Consigne: Recopiez le passage allant du début des lignes jusqu'à la ligne contenant « export const myFeature » incluse, en remplaçant « myFeature » par « plaqueTrouee » sans rien changer d'autre. Laissez les images de côté.

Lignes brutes
==============================
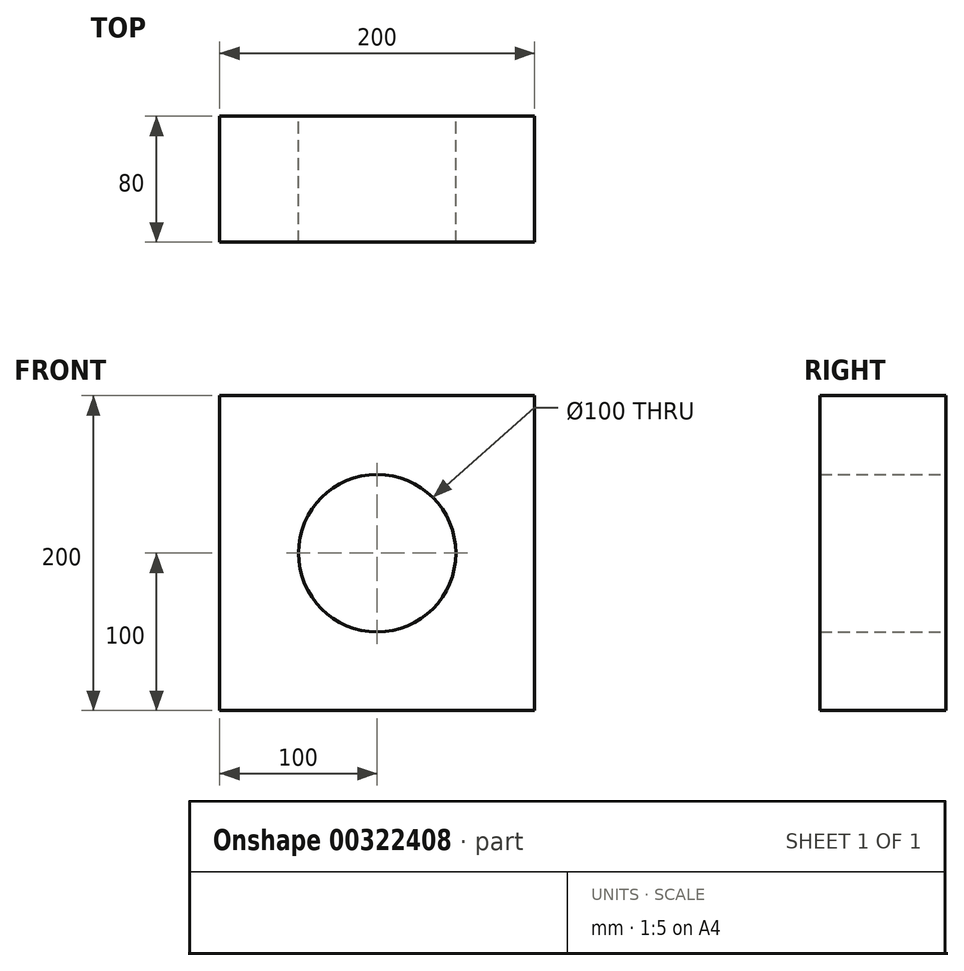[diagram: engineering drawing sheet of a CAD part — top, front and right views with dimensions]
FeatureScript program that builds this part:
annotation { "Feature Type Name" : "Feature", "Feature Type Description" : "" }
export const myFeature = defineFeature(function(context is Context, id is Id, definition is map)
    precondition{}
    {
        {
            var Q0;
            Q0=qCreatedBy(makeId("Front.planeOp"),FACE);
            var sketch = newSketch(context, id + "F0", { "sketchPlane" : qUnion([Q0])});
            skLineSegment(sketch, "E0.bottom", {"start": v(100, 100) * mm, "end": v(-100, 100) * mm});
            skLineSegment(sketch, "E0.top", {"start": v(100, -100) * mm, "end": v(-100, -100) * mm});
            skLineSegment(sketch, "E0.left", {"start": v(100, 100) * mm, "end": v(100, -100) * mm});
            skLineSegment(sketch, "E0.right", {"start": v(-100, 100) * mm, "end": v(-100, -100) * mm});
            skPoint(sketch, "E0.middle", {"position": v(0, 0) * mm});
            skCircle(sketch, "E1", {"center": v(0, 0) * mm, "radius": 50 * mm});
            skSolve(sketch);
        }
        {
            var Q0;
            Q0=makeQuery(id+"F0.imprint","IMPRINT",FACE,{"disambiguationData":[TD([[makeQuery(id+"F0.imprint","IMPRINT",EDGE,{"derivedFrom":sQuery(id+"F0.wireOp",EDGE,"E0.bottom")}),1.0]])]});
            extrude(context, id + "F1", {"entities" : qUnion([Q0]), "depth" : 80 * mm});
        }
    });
==============================
Corrigé:
[diagram: engineering drawing sheet of a CAD part — top, front and right views with dimensions]
FeatureScript program that builds this part:
annotation { "Feature Type Name" : "Feature", "Feature Type Description" : "" }
export const plaqueTrouee = defineFeature(function(context is Context, id is Id, definition is map)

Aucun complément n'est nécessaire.